The group highlights efforts in the Pacific Northwest: “The Portland, Oregon-based Center for Sustainable Economy (CSE) has joined in coalition with grassroots and environmental justice organizations from around Oregon in calling for an Oregon Green New Deal to advance a state-level policy agenda that will complement congressional Green New Deal efforts. Today, in a report entitled, ‘Beyond Cap and Trade: A Green New Deal for Oregon,’ CSE released the beginning of an outline for what a Green New Deal for Oregon might look like. Their proposal calls for:

* No new fossil fuel infrastructure
* Ensuring the polluter — and not the taxpayer or fenceline communities — pays for climate and public health damages
* Building a climate-resilient workforce
* Monitoring and regulating all greenhouse gas emissions
* Rescinding or redirecting harmful subsidies that undermine Paris Accord goals
* Redirecting subsidies for urban sprawl, highway expansion to electrification of transport and low-cost public transit
* A climate test for all state-funded or -authorized projects
* Expediting the transition to 100 percent renewable energy in line with Paris Accords
* Making climate smart forest practices the law and not the exception
* Investing and removing barriers to regenerative agricultural solutions, and
* Reducing demand for carbon intensive goods and services

“The call for no new fossil fuel infrastructure is echoing throughout the Pacific Northwest and around the country.

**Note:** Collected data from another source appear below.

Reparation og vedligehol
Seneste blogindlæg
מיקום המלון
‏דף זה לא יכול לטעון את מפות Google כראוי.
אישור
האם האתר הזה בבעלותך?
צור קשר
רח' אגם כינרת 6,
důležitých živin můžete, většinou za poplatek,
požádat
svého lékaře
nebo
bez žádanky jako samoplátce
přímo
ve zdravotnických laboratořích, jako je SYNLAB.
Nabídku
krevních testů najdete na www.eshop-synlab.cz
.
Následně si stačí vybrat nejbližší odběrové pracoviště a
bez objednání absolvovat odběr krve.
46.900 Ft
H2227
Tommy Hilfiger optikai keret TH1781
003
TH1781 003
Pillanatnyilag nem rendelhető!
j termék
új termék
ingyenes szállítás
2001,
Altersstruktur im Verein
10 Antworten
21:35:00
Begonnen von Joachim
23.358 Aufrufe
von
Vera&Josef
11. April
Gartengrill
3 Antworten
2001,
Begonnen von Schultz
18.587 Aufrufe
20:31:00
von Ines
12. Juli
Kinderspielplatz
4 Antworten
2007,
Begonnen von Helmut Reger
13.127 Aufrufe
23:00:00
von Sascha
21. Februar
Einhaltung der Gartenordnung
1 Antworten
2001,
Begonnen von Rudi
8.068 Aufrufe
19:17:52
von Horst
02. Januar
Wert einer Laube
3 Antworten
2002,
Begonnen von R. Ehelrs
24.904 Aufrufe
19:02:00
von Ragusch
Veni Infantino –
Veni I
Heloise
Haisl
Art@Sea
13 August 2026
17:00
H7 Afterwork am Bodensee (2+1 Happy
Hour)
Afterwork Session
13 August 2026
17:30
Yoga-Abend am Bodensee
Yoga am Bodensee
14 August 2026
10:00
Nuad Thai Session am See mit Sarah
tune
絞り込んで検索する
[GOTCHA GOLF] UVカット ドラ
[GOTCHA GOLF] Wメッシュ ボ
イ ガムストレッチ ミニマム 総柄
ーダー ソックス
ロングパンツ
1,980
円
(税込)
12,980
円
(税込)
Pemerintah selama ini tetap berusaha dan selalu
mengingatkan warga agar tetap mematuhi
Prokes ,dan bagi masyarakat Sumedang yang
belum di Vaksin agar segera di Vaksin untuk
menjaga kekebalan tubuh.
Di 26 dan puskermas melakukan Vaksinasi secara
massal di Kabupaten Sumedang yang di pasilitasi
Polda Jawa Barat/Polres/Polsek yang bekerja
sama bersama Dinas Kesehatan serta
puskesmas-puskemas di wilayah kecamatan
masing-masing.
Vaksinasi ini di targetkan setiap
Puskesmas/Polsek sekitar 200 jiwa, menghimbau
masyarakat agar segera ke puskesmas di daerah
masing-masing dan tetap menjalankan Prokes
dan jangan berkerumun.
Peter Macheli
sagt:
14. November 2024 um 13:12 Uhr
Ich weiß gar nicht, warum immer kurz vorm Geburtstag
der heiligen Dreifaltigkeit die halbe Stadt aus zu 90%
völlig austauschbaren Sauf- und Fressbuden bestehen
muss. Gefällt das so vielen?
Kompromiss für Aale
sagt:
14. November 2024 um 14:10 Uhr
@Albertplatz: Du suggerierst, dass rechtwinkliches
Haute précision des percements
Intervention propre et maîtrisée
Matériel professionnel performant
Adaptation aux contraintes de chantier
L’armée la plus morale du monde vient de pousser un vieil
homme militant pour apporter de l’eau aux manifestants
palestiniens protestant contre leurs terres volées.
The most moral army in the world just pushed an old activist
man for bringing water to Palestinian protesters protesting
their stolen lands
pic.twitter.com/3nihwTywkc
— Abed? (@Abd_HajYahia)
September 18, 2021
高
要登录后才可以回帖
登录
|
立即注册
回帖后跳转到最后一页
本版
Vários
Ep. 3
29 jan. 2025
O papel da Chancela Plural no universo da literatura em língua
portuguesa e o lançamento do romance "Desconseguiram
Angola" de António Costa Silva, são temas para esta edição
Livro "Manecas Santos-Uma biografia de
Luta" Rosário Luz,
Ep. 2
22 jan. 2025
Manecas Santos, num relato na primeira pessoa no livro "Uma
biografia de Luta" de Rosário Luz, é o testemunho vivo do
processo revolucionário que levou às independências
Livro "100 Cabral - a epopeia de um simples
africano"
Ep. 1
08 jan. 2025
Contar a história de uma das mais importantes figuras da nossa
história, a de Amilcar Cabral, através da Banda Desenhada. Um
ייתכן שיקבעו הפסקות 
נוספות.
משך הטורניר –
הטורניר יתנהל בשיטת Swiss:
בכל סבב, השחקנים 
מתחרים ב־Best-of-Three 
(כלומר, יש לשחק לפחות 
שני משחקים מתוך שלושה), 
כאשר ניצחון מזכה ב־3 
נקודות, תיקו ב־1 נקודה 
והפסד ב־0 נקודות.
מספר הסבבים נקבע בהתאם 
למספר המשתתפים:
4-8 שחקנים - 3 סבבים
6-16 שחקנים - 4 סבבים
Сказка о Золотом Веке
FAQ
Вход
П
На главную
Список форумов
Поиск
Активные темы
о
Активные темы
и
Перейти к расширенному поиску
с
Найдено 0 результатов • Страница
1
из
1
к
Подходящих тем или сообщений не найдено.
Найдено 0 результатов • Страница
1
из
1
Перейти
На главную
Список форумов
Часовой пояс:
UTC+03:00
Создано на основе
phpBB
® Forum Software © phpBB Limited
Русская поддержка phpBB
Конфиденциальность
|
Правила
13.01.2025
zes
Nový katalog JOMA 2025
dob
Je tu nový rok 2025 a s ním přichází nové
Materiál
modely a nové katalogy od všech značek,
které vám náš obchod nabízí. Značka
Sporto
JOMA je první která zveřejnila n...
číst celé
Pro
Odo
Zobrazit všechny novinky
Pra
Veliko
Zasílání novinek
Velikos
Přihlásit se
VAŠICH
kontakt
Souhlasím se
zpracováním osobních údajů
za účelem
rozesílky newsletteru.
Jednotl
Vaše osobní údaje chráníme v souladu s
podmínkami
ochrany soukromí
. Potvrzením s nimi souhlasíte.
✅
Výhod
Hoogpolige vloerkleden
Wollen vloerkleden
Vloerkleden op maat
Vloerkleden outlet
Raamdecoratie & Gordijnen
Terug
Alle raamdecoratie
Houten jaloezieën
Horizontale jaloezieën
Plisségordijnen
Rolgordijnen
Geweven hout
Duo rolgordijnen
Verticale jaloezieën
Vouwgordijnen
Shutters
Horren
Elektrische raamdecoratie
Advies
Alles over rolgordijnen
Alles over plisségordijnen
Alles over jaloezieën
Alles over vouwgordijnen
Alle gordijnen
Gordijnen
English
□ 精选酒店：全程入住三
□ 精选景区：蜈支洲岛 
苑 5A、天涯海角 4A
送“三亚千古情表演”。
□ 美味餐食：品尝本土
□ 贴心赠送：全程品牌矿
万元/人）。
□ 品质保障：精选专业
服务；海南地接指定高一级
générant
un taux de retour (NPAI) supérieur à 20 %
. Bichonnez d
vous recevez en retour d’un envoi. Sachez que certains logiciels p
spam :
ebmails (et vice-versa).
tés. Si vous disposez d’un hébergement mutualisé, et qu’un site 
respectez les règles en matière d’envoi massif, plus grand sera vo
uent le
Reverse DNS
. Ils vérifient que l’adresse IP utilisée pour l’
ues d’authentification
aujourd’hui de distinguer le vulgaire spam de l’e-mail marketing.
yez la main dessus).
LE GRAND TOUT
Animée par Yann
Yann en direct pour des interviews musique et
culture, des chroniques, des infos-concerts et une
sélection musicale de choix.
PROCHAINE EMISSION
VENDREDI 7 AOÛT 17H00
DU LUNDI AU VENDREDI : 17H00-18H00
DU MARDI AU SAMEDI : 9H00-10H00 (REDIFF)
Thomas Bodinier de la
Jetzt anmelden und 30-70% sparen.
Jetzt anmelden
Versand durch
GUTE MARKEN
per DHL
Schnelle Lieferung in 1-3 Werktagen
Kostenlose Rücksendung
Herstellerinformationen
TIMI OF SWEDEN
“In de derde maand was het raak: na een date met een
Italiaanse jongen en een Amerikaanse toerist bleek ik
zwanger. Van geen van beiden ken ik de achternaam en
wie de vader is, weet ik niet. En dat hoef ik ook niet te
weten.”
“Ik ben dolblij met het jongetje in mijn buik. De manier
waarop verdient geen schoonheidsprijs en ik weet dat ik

Just one week prior, on Jan 28, 2019, the King County Council in Washington voted by 6-3 to pass an immediate moratorium to prohibit new fossil fuel infrastructure, joining other jurisdictions on the West and East coasts in taking action on the climate crisis with local authority. The King County ordinance disallows permitting for major fossil-fuel projects in unincorporated King County, following the example of Portland, OR, which was the first city in the country to put in place an ordinance calling for an end to new fossil fuel infrastructure in 2016.”

JESS WALLACH, jess.wallach at gmail.com, @350_Seattle
Wallach is with 350 Seattle and said today: “Saying no to new fossil fuel infrastructure is the first step to saying yes to real climate action, yes to a just transition and yes to a healthy climate future for all. King County just took a bold first step towards this fossil free future — now it’s time for our elected officials working on a Green New Deal in Washington, D.C. to do the same.”

NICK CALEB,  nick.caleb at gmail.com

Caleb is staff attorney for the Portland, Oregon-based Center for Sustainable Economy, and played a key role in the Portland ordinance and played a key role in the Portland ordinance, which he said “has withstood several legal challenges by the fossil fuel industry and others. The King County ordinance goes further than Portland’s in that it declares an emergency and directs the county executive’s office to review existing fossil fuel facilities, study those facilities’ impacts on local communities and prepare recommendations to mitigate their health and environmental harms. With the passage of this ordinance, King County joins a growing wave of communities stopping fossil fuel projects before they start — including Portland, five separate WA jurisdictions, including two of the state’s largest counties, and Baltimore MD.

“Climate advocates and local elected officials in the Pacific Northwest have stepped in where our federal government has failed us — calling for an end to new fossil fuel infrastructure because climate science tells us we must. With so many fossil fuel projects still being proposed, we now need all elected officials who want to act on climate to band together and enact moratoria on all new fossil fuel infrastructure as part of a Green New Deal.”

ANTHONY ROGERS-WRIGHT, anthony at seen.org
Anthony Rogers-Wright, a member of the board of the Sustainable Energy & Economy Network, said: “This moratorium on new fossil fuel infrastructure is a big deal for King County, a huge deal for Cascadia, and an indication of things to come for the country overall. The excellent work of local organizers should be lauded as they join environmental justice advocates nationally in calling for an end to all new fossil fuel infrastructure as part of any Green New Deal. The climate crisis is a global crisis that must be fought and led at the local level. The discrepancies contained in the most recent release of a Green New Deal resolution vindicates this idea. These are the lessons we’ve learned from frontline coalitions like the Climate Justice Alliance, NY Renews and others. What we learned today is that this must also be a bottom-up process, we cannot centralize all the power in D.C. and expect that federal solutions are the only solutions to dismantle the climate crisis — local action is global action. We still have some work to do to turn six months into forever — but the journey starts with the first step, and this was a great step in the right direction to a fossil-free future.”